25.6.05

educação extra-sentimental

just let her crash & burn (she'll learn)
the attention just encourages her.

tem todo esse horror, esse terror das coisas quentes. porque a minha temperatura é um pouco mais alta, e só um pouco, mas esse pouco é tanto que incomoda, que aí agora eu tusso e tudo incomoda.

penso que demorei tanto a me meter com as gentes. essas, todas. os sonhos nos papéis eram mais do que suficientes pra me poupar dessas relações interpessoais tão temíveis com os desconhecidos do mundo (quando, quando eu conheci você? por que nada parece natural, ou pode ser simples, quando um dia você também foi um desconhecido pra mim?). mas agora eu abro os olhos e tem você, e você, e você, e você, e...

eu tenho falado com tanta gente que me esqueço o que falei com quem. eu não estou treinada. eu não sei como agir. eu me jogo demais? eu me escondo demais? eu puxo, eu empurro demais? eu sei que tem alguma coisa errada, porque me sinto leve, mas eu gosto mesmo é do peso.

eu tenho tido mais diálogos pitorescos do que minha memória feita pra alojar citações marcadas com aspas inglesas é capaz de gravar. queria dizer da arte da dominação, ou da minha cabeça que não funciona direito, ou dos bichinhos de zoológico comendo o pão que o diabo amassou e/ou mastigou, ou das overdoses de chocolate que só aplacam um pouco o amargor natural da vida, ou que não importa o que me digam, eu não me acho apaixonante.

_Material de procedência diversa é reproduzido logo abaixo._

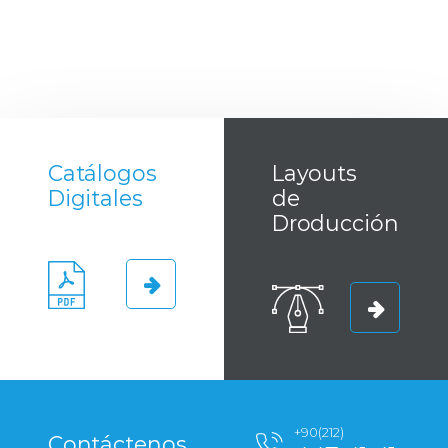
Catálogos
Layouts
Digitales
de
Droducción
+90(212)
Contáctenos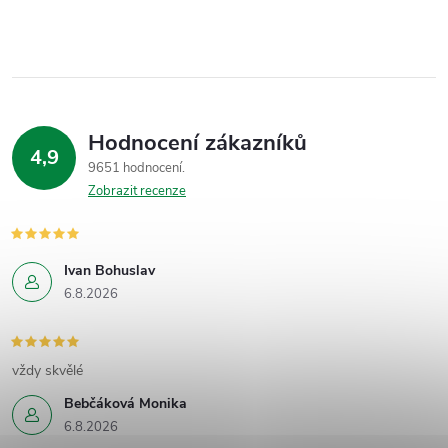
Hodnocení zákazníků
4,9
9651 hodnocení
Zobrazit recenze
Ivan Bohuslav
6.8.2026
vždy skvělé
Bebčáková Monika
6.8.2026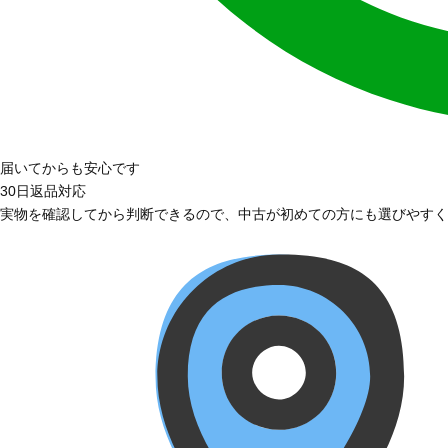
届いてからも安心です
30日返品対応
実物を確認してから判断できるので、中古が初めての方にも選びやすく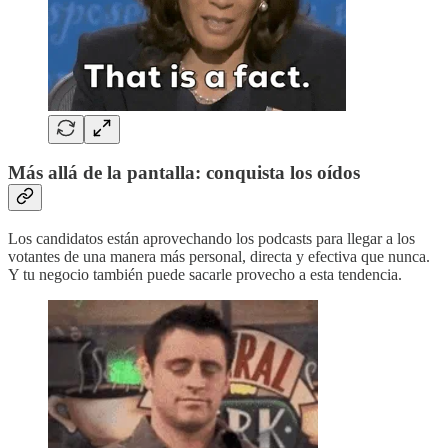
Más allá de la pantalla: conquista los oídos
Los candidatos están aprovechando los podcasts para llegar a los
votantes de una manera más personal, directa y efectiva que nunca.
Y tu negocio también puede sacarle provecho a esta tendencia.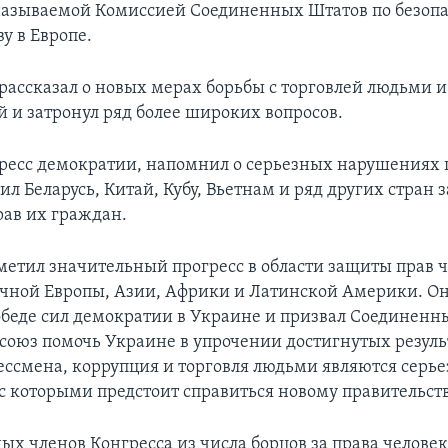
азываемой Комиссией Соединенных Штатов по безопа
у в Европе.
рассказал о новых мерах борьбы с торговлей людьми и
й и затронул ряд более широких вопросов.
ресс демократии, напомнил о серьезных нарушениях 
ил Беларусь, Китай, Кубу, Вьетнам и ряд других стран
ав их граждан.
метил значительный прогресс в области защиты прав ч
очной Европы, Азии, Африки и Латинской Америки. О
победе сил демократии в Украине и призвал Соединен
союз помочь Украине в упрочении достигнутых резуль
ессмена, коррупция и торговля людьми являются серь
с которыми предстоит справиться новому правительст
ых членов Конгресса из числа борцов за права челове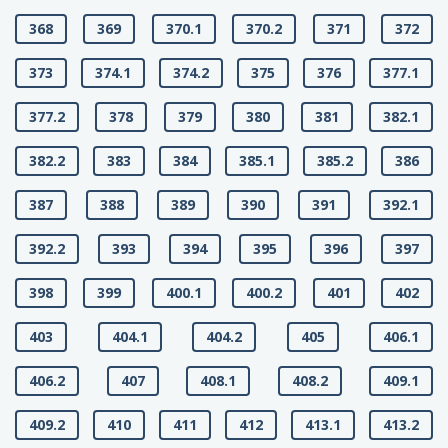
368
369
370.1
370.2
371
372
373
374.1
374.2
375
376
377.1
377.2
378
379
380
381
382.1
382.2
383
384
385.1
385.2
386
387
388
389
390
391
392.1
392.2
393
394
395
396
397
398
399
400.1
400.2
401
402
403
404.1
404.2
405
406.1
406.2
407
408.1
408.2
409.1
409.2
410
411
412
413.1
413.2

me sinto tão tonta (e não tenho quem me dê a mão, no meio dessa gente toda). às vezes eu penso em como as coisas seriam se eu tivesse aprendido esse trato especial de ver ouvir comer sentir querer ter gente ao redor, em um tempo em que não me desse enjôos & vertigens. em um tempo em que essa insegurança absurda, toda revestida de licho licho licho, encapada de ironia, recheada de curiosidade, não fosse tão ridícula. ainda mais na companhia dessa sensação eterna de que eu não preciso de vocês.

me sinto tão, tão quente, tão incômoda, tonta.